The local market was trading below the import market level all this time mostly because of poor demand, with domestic producers and local resellers offering more competitive options to buyers against import cargoes. What triggered the latest gains in the local market were mostly the soaring energy markets as crude oil on the NYMEX breached above the $110/bbl threshold earlier in the week before losing ground in the following days. The lack of inventory pressure on the producers’ side was also blamed for the consecutive weekly gains.

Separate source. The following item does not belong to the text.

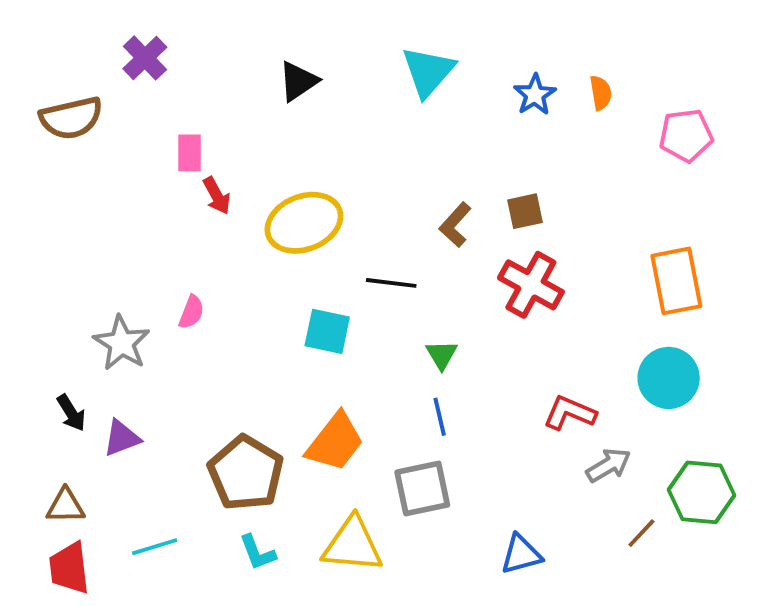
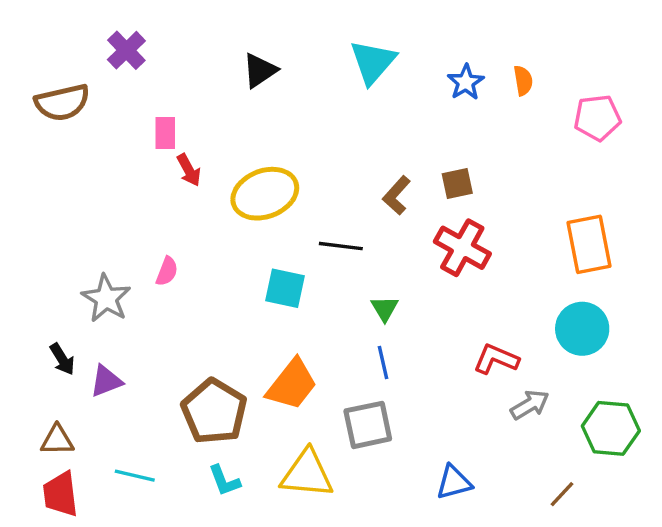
brown line: (641, 533) -> (562, 494), moved
cyan line: (155, 547) -> (135, 476), turned 30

A Chinese producer, who raised its PP offers by CNY50-350/ton ($8-57/ton) this week owing to low inventories and high crude oil prices, said, “There are some ongoing PP turnarounds at Daqing Petrochemical and Fushun Petrochemical. The startup date of the new PP line of Sichuan Petrochemical is also unclear. We are keeping a close eye on the status of PP plants and demand from converters in order to attempt new hikes.”
“We received prices from a domestic producer with CNY100-150/ton ($16-25/ton) increases on the back of stronger energy markets. We do not have any materials now as we had sold out our stocks last week in anticipation that prices would stabilize following last week’s hikes. We are not so confident that further price hikes are achievable in the near term,” a distributor based in Beijing reported.
According to ChemOrbis, a Ningbo based trader also said, “Higher crude oil prices and lack of stock pressure helped domestic producers raise their offers, which was followed by resellers in the PP market. Although we think that PP prices will remain firm in the short term, we don’t have any plans to replenish stocks for now as we don’t want to take risks. We first want to see if demand will improve in the latter part of September and October.”